We in Paris are also honored to have with us two members of the enormous Frothingham clan. Bob, of the class of '41, has recently been working in Brussels, but he came to Paris last year. He has a wife and family, and has now settled in for a long tour of duty with General Motors. Fortunately Bob has an apartment, for Tony '44, who returned a couple of months ago after six months in the States, has not yet found his own flat. Apartments are very hard to come by in Paris, even when one pays a high rent. A small furnished independent place is the goal, of course, of every unmarried American in Paris. Tony, one of the two Americans working in the large Kodak establishment in France, has an office in the Avenue Montaigne building. He speaks fluent French and German, with the result that he entertains a good many of the visiting firemen, of which Kodak seems to have its share.

Living in Paris on the Quai de NewYork, but working at windswept Orly International Airport is Richard A. Gratz '35 of TWA. I asked for Mr.
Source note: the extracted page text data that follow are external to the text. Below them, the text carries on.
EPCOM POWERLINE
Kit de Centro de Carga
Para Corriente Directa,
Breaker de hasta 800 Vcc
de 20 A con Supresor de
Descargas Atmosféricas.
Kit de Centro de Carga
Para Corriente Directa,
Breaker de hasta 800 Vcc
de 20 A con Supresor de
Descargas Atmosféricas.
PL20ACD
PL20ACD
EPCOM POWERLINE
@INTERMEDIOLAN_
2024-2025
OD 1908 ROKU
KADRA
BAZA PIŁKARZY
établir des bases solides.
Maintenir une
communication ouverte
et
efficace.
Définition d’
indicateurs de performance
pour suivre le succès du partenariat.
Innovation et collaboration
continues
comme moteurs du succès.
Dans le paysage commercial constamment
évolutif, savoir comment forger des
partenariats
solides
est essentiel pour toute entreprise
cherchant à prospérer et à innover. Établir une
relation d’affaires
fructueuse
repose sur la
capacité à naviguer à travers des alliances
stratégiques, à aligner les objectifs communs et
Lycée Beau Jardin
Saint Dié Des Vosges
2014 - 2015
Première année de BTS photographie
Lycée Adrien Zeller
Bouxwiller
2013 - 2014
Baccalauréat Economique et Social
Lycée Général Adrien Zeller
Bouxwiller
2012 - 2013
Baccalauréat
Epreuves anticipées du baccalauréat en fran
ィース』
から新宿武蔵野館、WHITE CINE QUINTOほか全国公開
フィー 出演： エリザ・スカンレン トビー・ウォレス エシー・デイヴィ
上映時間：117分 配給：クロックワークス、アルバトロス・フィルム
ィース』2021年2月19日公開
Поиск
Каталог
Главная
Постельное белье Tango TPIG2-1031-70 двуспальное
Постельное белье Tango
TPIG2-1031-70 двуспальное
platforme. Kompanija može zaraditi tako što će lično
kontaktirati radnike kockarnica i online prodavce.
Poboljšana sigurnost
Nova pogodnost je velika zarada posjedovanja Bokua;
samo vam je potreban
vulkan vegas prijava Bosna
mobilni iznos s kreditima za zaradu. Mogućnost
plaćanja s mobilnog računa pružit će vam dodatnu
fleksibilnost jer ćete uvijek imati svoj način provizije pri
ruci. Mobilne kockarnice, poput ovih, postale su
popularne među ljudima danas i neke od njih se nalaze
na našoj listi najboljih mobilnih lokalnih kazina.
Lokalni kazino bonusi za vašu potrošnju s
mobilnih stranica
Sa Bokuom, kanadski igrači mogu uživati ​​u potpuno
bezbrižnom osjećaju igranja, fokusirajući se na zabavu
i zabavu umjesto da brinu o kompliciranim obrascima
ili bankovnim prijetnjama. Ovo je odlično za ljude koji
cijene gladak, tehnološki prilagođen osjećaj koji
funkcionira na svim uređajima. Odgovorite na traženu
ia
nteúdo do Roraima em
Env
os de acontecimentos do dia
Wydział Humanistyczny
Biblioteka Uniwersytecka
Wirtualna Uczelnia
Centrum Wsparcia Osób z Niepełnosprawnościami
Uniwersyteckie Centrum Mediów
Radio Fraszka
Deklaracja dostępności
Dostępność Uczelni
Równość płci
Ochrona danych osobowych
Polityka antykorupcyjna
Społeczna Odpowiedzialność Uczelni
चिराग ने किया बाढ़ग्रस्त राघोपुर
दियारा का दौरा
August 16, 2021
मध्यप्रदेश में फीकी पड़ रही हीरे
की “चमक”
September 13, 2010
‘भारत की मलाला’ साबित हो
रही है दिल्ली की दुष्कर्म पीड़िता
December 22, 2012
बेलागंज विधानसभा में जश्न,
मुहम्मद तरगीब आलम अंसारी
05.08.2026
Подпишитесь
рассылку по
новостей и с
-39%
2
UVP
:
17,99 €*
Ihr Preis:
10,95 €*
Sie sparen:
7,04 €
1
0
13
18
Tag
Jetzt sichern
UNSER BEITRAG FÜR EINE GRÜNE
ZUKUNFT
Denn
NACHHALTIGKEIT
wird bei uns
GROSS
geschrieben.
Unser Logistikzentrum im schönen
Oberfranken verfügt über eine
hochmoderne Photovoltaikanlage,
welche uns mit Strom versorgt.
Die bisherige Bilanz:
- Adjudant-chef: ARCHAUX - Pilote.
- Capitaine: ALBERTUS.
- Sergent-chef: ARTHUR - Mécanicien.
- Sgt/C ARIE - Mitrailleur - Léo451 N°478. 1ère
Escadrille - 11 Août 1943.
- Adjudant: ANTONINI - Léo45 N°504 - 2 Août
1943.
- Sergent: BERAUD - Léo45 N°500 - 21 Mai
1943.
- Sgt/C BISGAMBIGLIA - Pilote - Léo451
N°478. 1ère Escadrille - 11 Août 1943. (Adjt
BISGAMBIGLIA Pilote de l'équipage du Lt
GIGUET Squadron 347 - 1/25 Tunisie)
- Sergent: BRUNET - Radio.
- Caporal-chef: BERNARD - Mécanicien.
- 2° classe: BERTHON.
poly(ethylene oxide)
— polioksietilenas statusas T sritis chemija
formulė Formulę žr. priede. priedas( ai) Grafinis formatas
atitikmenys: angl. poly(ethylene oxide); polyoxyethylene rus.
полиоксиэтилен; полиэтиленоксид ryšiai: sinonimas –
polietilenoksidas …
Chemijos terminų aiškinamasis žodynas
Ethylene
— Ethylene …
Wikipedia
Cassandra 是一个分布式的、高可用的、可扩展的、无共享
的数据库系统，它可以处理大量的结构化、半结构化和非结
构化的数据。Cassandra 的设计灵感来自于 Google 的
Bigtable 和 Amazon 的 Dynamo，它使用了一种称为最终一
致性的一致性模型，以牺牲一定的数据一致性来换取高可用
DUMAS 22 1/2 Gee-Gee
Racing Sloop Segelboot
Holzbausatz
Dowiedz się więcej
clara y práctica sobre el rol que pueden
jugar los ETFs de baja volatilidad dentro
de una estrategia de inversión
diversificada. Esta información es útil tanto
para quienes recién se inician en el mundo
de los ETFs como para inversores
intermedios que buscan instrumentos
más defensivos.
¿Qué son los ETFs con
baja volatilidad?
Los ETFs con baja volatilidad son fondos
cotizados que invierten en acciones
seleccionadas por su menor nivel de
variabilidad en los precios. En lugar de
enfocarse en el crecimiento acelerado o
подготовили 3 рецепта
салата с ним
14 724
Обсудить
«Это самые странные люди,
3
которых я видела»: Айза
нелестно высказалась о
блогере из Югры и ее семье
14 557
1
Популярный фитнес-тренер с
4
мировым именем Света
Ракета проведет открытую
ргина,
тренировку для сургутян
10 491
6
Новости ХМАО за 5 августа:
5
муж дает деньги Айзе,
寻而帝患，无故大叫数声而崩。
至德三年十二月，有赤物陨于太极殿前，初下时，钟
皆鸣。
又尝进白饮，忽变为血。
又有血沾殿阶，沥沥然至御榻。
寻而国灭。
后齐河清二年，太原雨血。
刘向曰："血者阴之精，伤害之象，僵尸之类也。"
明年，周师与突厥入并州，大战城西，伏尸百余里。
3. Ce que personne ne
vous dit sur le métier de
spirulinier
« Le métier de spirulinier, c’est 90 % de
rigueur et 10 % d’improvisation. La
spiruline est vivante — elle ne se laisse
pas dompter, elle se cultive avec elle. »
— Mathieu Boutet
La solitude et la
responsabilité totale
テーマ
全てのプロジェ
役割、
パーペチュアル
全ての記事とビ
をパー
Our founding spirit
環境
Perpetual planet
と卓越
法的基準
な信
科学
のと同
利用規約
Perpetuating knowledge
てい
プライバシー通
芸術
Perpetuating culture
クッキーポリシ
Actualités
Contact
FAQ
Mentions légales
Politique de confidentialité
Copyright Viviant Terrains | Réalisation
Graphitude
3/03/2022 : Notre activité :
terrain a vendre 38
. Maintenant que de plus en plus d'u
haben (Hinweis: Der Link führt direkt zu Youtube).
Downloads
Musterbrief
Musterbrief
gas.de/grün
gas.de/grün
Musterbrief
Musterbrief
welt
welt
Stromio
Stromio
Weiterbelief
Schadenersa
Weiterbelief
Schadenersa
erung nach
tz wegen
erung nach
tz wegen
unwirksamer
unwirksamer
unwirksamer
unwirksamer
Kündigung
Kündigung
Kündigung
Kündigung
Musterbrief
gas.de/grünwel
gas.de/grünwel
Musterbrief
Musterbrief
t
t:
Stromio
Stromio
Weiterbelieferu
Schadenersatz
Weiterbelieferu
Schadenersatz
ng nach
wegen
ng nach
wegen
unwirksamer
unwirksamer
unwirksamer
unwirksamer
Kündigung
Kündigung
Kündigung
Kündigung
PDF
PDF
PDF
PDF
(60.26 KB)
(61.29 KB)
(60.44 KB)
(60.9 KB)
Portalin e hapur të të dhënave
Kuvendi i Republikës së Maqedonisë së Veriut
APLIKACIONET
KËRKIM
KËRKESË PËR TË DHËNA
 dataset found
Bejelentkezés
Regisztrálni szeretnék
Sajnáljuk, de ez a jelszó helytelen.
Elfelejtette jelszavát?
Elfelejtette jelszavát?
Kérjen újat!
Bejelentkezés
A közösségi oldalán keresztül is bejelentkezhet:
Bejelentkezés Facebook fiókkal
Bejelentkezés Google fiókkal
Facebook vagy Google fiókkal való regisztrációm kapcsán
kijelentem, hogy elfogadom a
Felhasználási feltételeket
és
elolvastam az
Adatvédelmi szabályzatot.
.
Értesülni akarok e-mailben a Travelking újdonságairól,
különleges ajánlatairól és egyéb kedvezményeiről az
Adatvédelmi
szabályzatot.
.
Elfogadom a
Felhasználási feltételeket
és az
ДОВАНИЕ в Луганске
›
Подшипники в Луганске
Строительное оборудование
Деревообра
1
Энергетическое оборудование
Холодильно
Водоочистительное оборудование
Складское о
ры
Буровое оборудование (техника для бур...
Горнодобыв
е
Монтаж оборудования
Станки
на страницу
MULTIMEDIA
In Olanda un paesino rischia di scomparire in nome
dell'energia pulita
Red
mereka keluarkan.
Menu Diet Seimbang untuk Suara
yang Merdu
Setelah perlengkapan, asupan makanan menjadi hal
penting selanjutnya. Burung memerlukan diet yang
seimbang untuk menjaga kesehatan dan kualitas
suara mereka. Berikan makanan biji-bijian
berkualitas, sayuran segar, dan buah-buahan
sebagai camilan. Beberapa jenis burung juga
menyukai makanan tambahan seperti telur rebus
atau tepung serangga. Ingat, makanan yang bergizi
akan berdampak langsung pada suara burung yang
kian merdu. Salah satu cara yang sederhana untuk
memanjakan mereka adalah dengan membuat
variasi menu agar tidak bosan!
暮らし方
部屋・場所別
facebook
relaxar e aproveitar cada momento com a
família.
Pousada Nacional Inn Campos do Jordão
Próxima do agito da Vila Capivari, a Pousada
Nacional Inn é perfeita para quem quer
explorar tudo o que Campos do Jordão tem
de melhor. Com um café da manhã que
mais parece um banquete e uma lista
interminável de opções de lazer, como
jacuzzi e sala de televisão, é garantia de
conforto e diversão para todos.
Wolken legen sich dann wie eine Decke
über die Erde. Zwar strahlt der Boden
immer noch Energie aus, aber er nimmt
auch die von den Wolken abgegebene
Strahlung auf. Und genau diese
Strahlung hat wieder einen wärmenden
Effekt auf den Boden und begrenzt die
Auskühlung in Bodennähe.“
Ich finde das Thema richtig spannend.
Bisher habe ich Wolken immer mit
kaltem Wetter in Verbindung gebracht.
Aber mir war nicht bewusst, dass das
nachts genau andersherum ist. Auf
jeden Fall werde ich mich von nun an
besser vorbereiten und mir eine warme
Gratz only to learn that he was on a round-the-world trip and would be back Saturday night. Monday I dashed out to Orly to see him, only to find him in conference with the C.A.A. He left again that night for Athens. His responsibilities extend from Paris to India: a busy man indeed. At the time this is written, J. H. W. Sawyer '31 T. General Manager of Marvet on Rue Miromesnil, is in New York. His office informed me that he would return soon.

In the suburbs of Paris, at Pare Saint Maur, resides Tom Wright '44 with his charming wife and children. They have now completed several years of residence in this area. Tom is studying voice. He is, in this as in other things, a perfectionist, but he does hope to return to the United States in another year or so to take up the more active phases of his singing career.

I believe that it was Ralph Holben who evoked Hanover the other day by saying that he would like to spend every fall in Hanover, and every spring in Paris. Spring has come to Paris.

Carl Batter '43, the author, is practicing law in Paris, at 3 Avenue Bertie Albrecht. He was graduated from Georgetown Law School in 1948 and is a member of the bar in both Maryland and the District of Columbia.